A fotossíntese artificial avança com resultados de laboratórios que transformam luz solar, água e CO2 em combustíveis limpos. Folhas sintéticas, feitas de semicondutores e catalisadores, buscam superar a eficiência da fotossíntese natural.

Esses dispositivos capturam energia da luz, separam cargas elétricas e promovem reações químicas. Catalisadores de platina, níquel e ligas ajudam a reduzir a água, gerando hidrogênio, enquanto cobre e ligas promovem a redução do CO2 para metanol e outros combustíveis.

A ideia é replicar o que as plantas fazem, porém com eficiência energética maior e escalabilidade para a sociedade contemporânea. Pesquisas desde 2020 mostram protótipos que aproveitam mais faixas do espectro solar para armazenar energia como combustível.

Como funciona na prática

Camadas semicondutoras absorvem luz e geram cargas elétricas. Interfaces bem projetadas guiam elétrons até catalisadores. Do lado da água, metais promovem a produção de H2. Do lado do CO2, catalisadores formam CO, formiato ou combustíveis líquidos.

Os dispositivos combinam membranas para separar oxigênio e hidrogênio, suportes porosos e sistemas de coleta para armazenar energia em forma de gás ou líquido. Enzimas e micro-organismos também são estudados para híbridos bioinorgânicos.

Eficiência e comparação com a natureza

A fotossíntese natural opera com eficiência global de 1% a 2% no campo.

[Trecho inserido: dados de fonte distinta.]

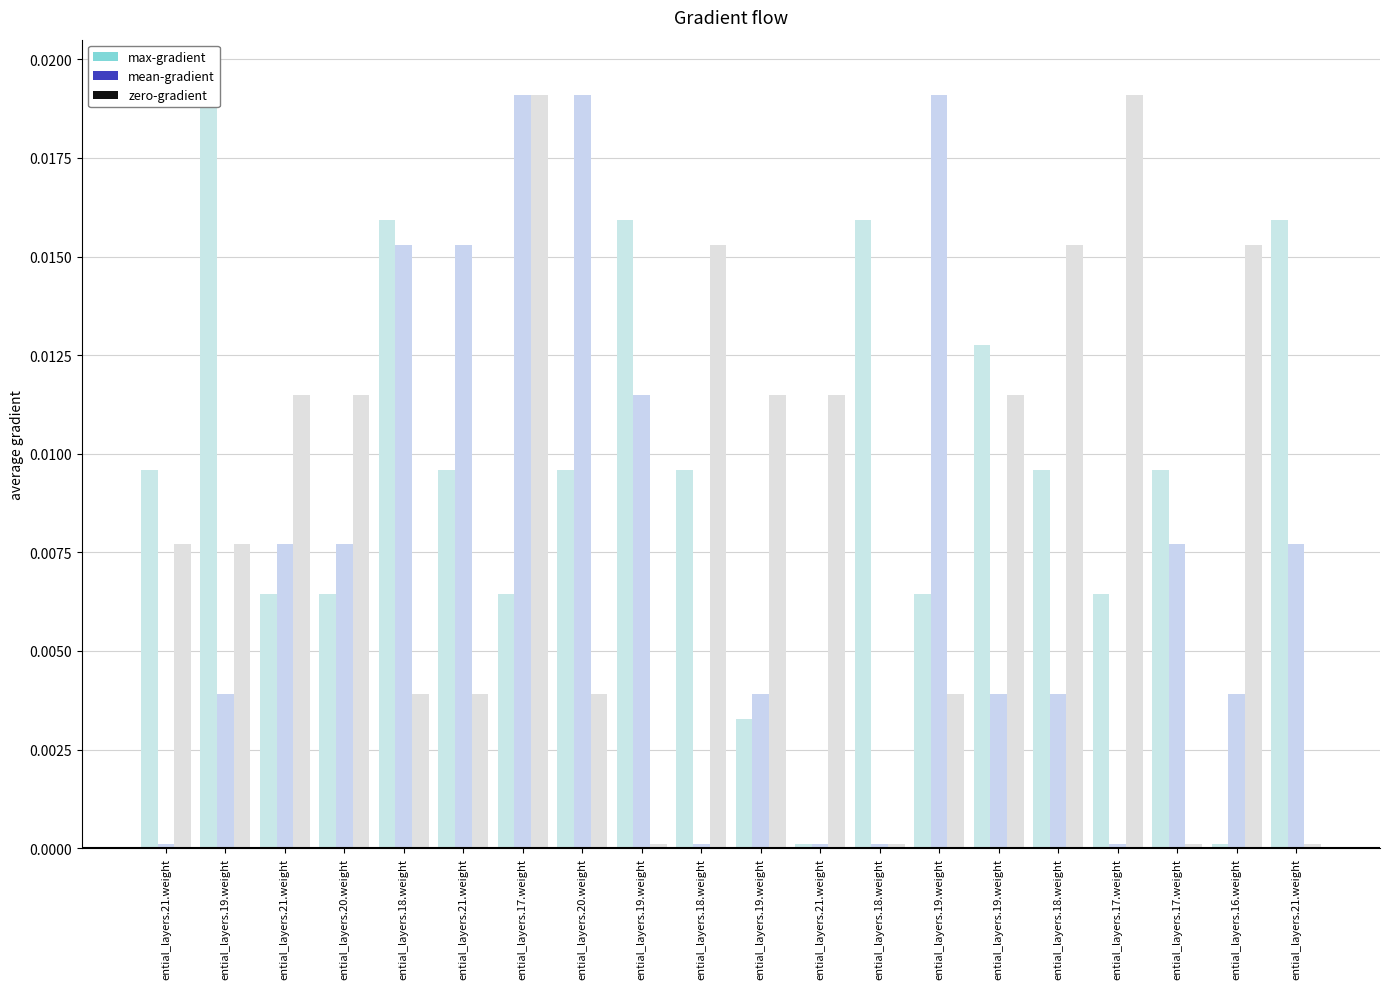

Is it true that zero-gradient equals 0.0 at ential_layers.18.weight?

False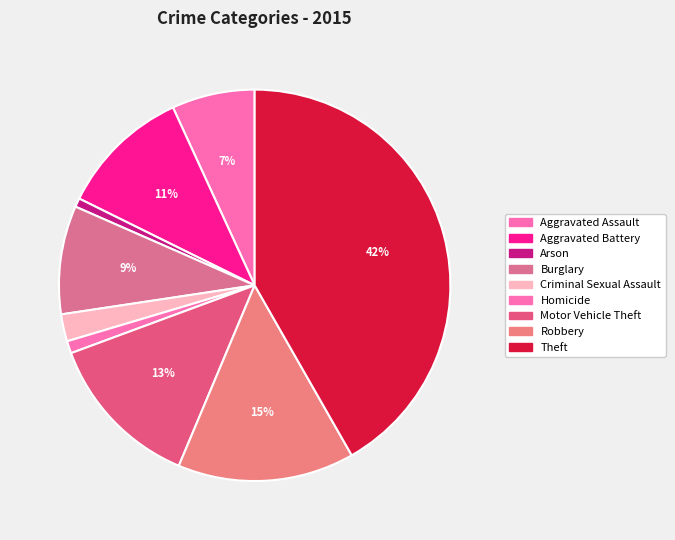

Count the number of slices in the pie.

9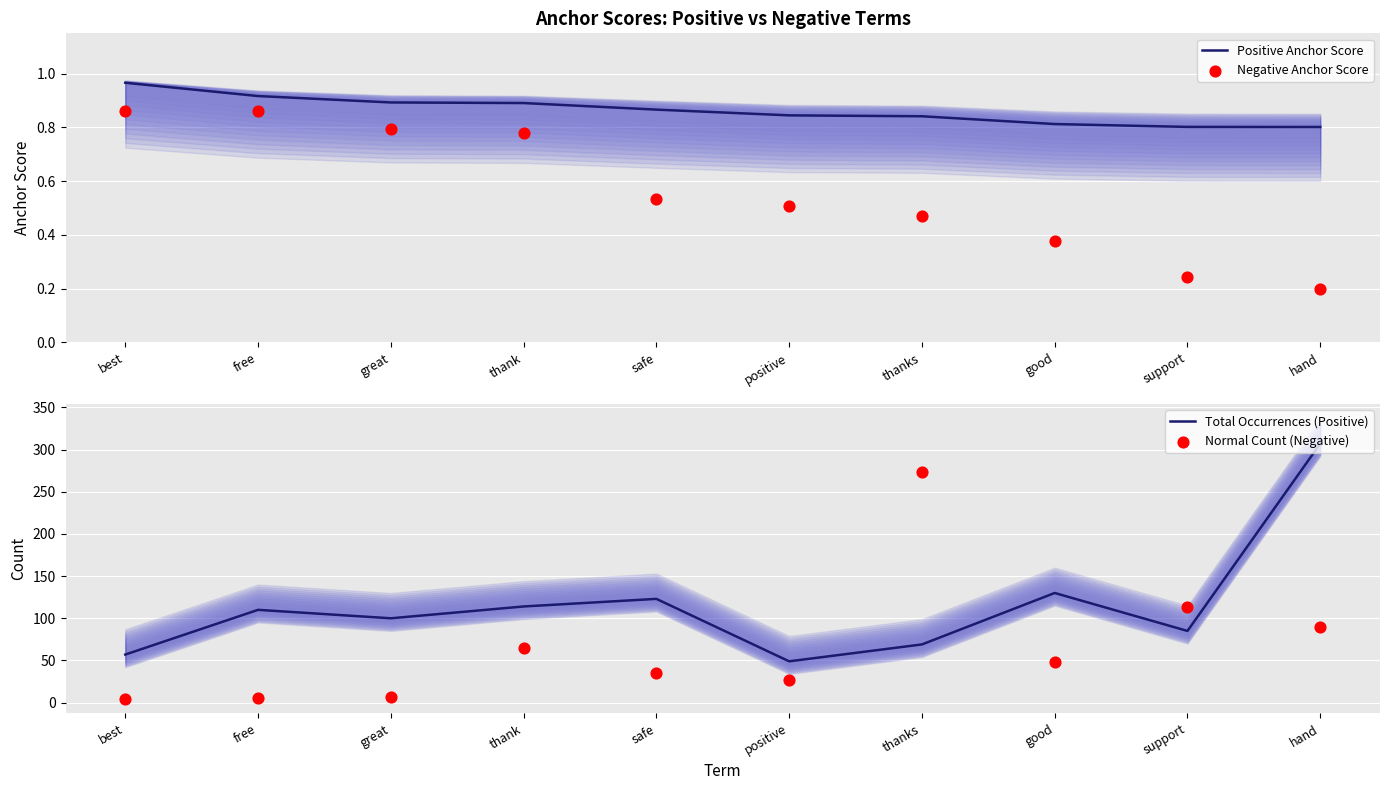

Which series has the largest Y range (max minus min)?

Normal Count (Negative)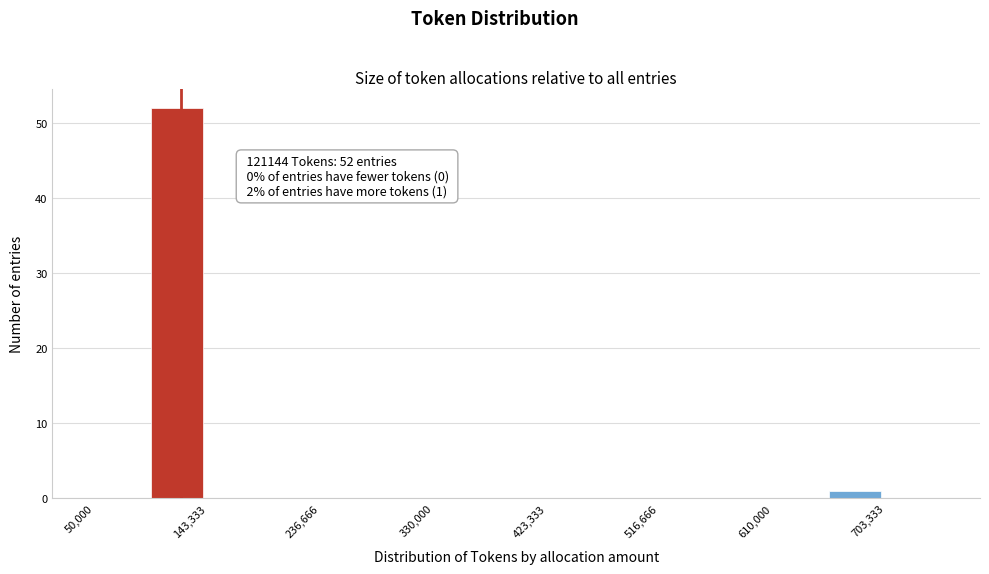

Which range on the x-axis has the tallest bar?

100000 to 140000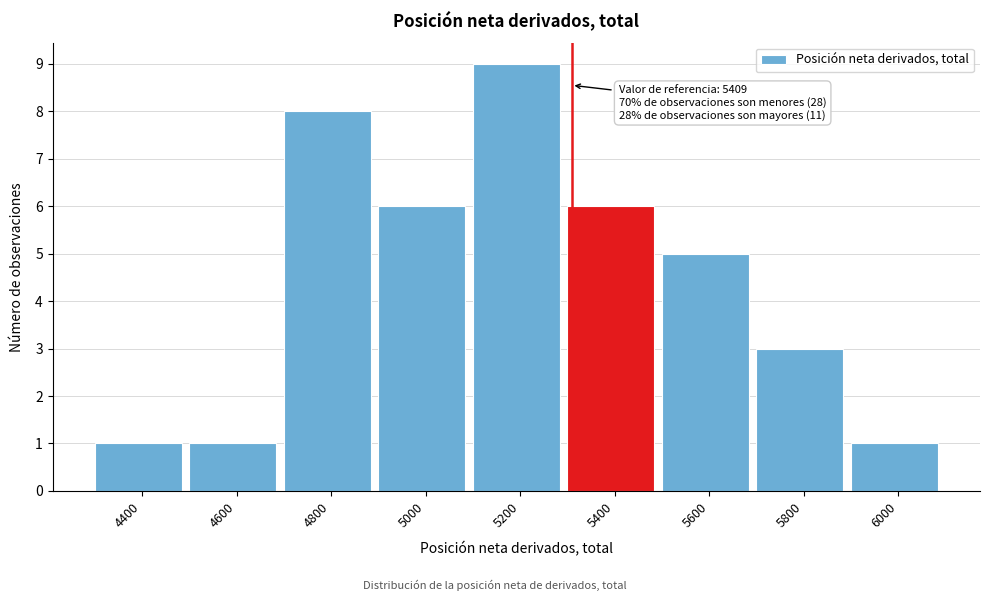

Reading left to right, what are all the values shown in this chart?

1	1	8	6	9	6	5	3	1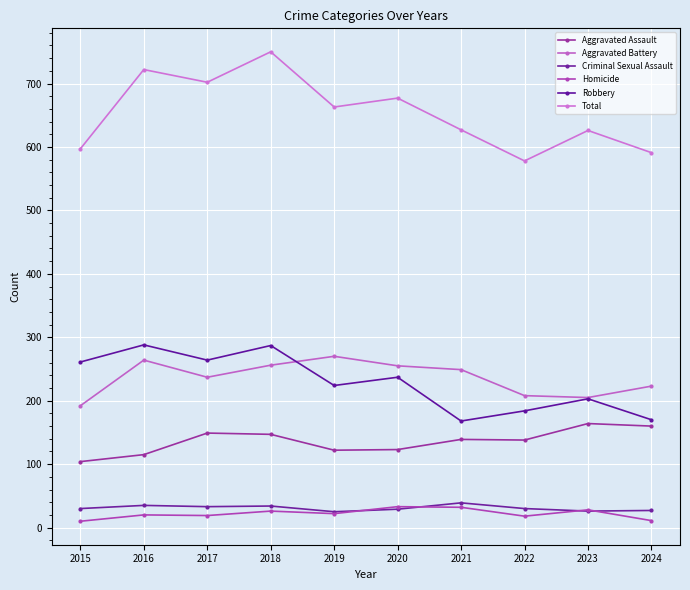

Which series has the widest spread of values?

Total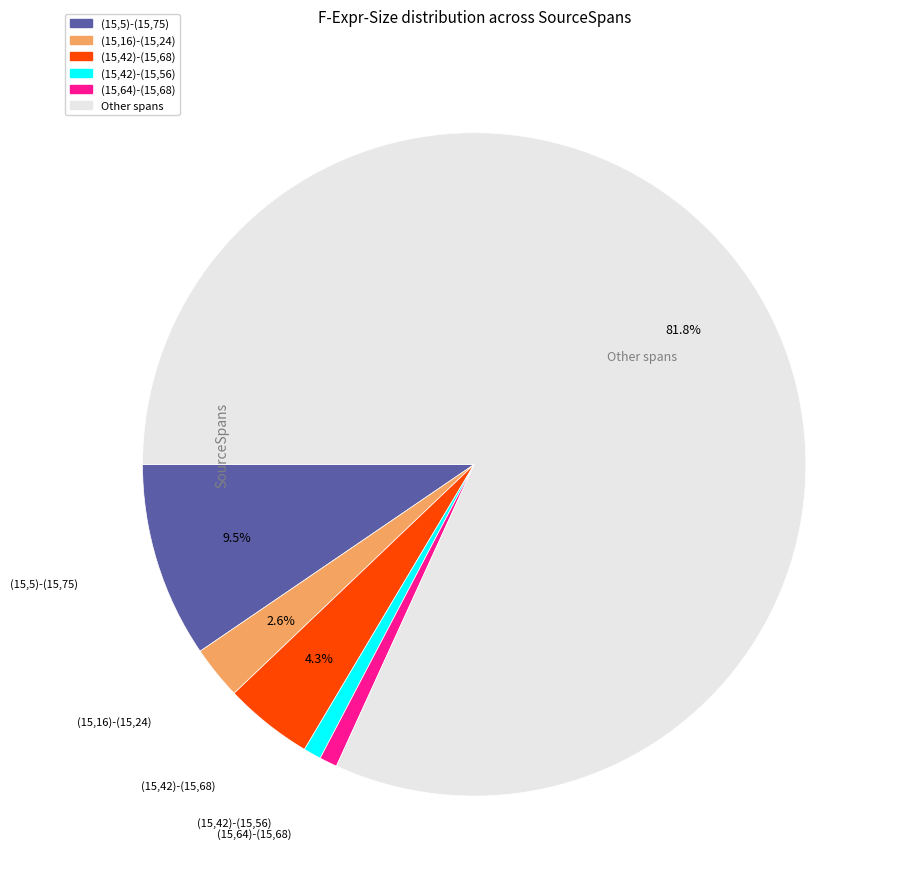

Is there a majority slice in this chart?

Yes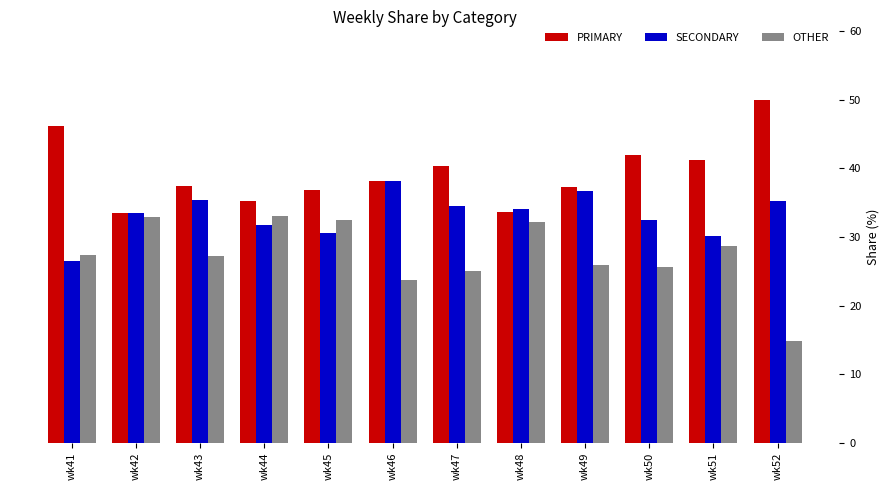

Which series has the widest spread of values?

OTHER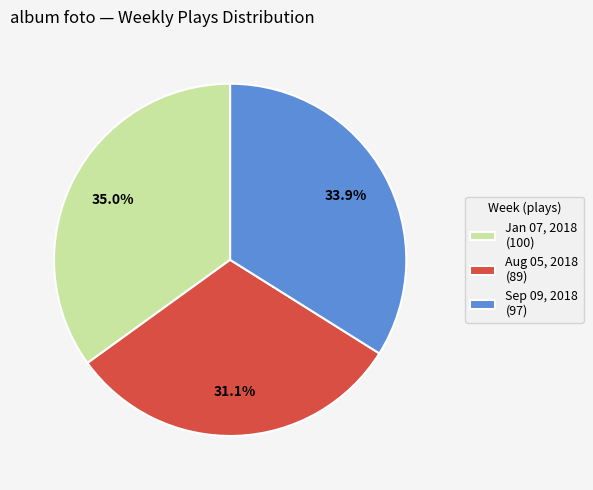

Is there any slice that represents more than half of the pie?

No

Em laboratório, sistemas de fotossíntese artificial já atingem acima de 10% de eficiência solar-para-combustível, com potencial de subir em condições ideais.

A vantagem vem do uso de semicondutores que capturam espectro mais amplo, incluindo visível e próximo do infravermelho. Além disso, a energia pode ser convertida diretamente em hidrogênio, metanol ou outros combustíveis solares, sem etapas biológicas intermediárias.

Desafios e perspectivas

A transição de protótipos para uso industrial envolve custos de materiais e durabilidade em operação externa. A estabilidade química frente à luz, temperatura e impurezas da água também preocupa pesquisadores.

Especialistas ressaltam que a fotossíntese artificial não substitui ecossistemas naturais. Ela complementa fontes renováveis, atuando como armazenamento de energia para setores de difícil eletrificação, como aviação e indústria pesada.

Impacto no ciclo de carbono

O conceito sustenta um ciclo sintético de carbono: o CO2 capturado pode retornar à forma de combustível, liberando menos emissões quando queimado. O CO2 emitido pode ser recomutado pela mesma rota tecnológica, fechando o ciclo.

No conjunto, as folhas sintéticas representam uma rota tecnológica para reduzir a dependência de combustíveis fósseis. A proposta combina materiais avançados, catalisadores seletivos e inspiração biológica para ampliar o portfólio de energia limpa na próxima década.